C.N. Douglas, comp. Forty Thousand Quotations: Prose and Poetical. 1917.
Charron
Despair is like forward children, who, when you take away one of their playthings, throw the rest into the fire for madness. It grows angry with itself, turns its own executioner, and revenges its misfortunes on its own head.
He that boasts of his ancestors confesses that he has no virtue of his own. No person ever lived for our honor; nor ought that to be reputed ours, which was long before we had a being; for what advantage can it be to a blind man to know that his parents had good eyes? Does he see one whit the better?
It is certainly much easier wholly to decline a passion than to keep it within just bounds and measures; and that which few can moderate almost anybody may prevent.
Mutability is the badge of infirmity. It is seldom that a man continues to wish and design the same thing two days alike. Now he is for marrying; and now a mistress is preferred to a wife. Now he is ambitious and aspiring; presently the meanest servant is not more humble than he.
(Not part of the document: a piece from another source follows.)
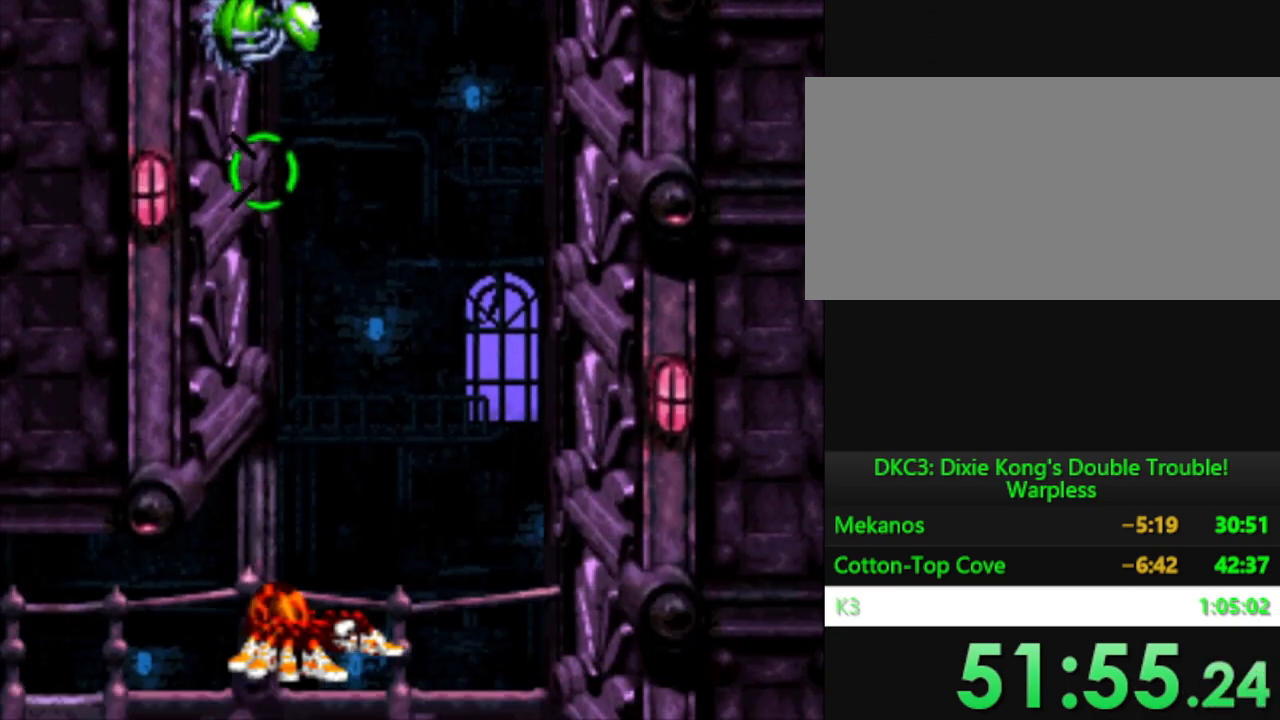
Gameplay with a controller (Nintendo layout); each line is a JSON object with the inputs held at the frame after it. "events" lists button and stick changes between this image and that frame as [ms after this image, input, new state], when the widget could be followed in between. Not read: L3 R3.
{"buttons": ["A", "Y"], "events": [[100, "B", "down"], [117, "DPAD_DOWN", "down"], [251, "B", "up"], [284, "DPAD_DOWN", "up"], [301, "DPAD_RIGHT", "up"], [417, "A", "down"]]}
This hour he squanders his money away; the next he turns miser. Sometimes he is frugal and serious; at other times profuse, airy, and gay.
Pleasure and pain, though directly opposite, are yet so contrived by nature as to be constant companions; and it is a fact that the same motions and muscles of the face are employed both in laughing and crying.
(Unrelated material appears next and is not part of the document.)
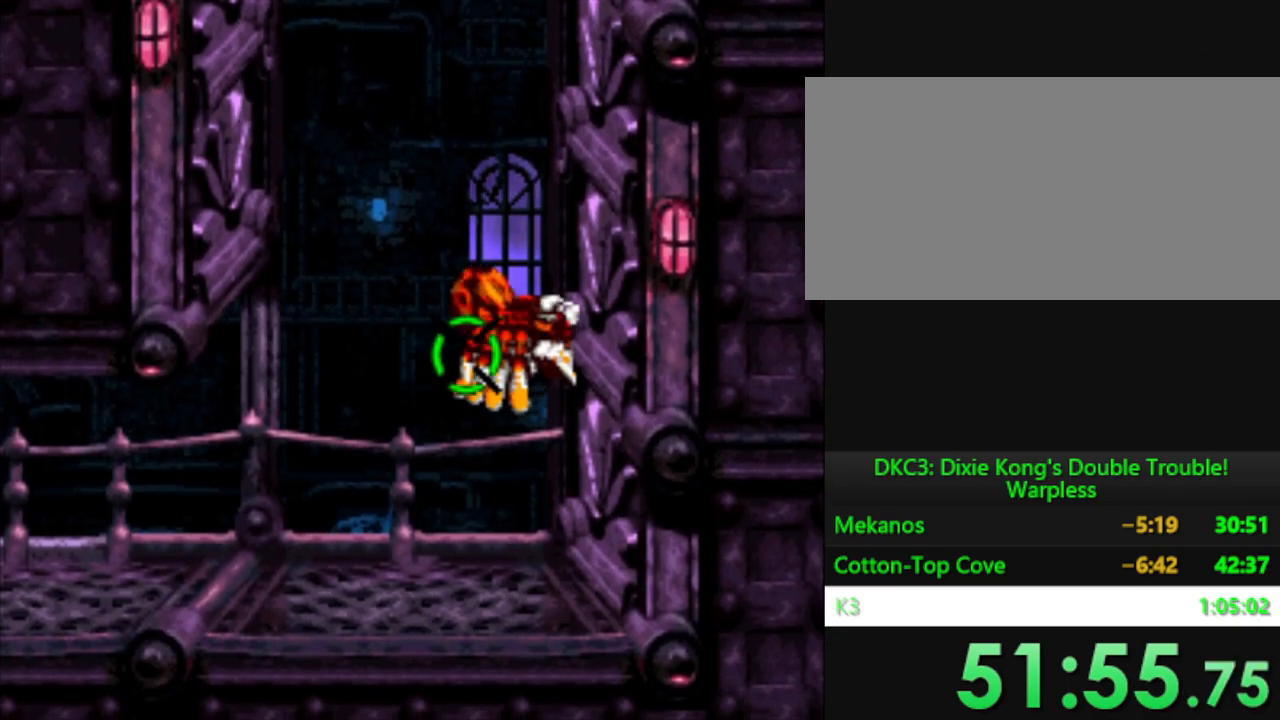
{"buttons": ["B", "Y"], "events": [[17, "A", "up"], [317, "Y", "up"], [367, "Y", "down"], [417, "B", "down"]]}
Those who have nothing else to recommend them to the respect of others but only their blood, cry it up at a great rate, and have their mouths perpetually full of it. They swell and vapor, and you are sure to hear of their families and relations every third word.
Wise men mingle mirth with their cares, as a help either to forget or overcome them; but to resort to intoxication for the ease of ones mind is to cure melancholy by madness.